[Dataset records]
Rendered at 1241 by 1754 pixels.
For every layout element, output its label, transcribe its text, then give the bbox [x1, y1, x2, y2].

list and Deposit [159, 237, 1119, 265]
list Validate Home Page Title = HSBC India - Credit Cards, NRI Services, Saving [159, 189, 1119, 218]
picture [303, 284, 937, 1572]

◆ Request:
Output the rows unchanged, starting at the beginning of the records and continuing through the line containing "list Validate Home", with both ends included.

◆ Exercise result:
Rendered at 1241 by 1754 pixels.
For every layout element, output its label, transcribe its text, then give the bbox [x1, y1, x2, y2].

list and Deposit [159, 237, 1119, 265]
list Validate Home Page Title = HSBC India - Credit Cards, NRI Services, Saving [159, 189, 1119, 218]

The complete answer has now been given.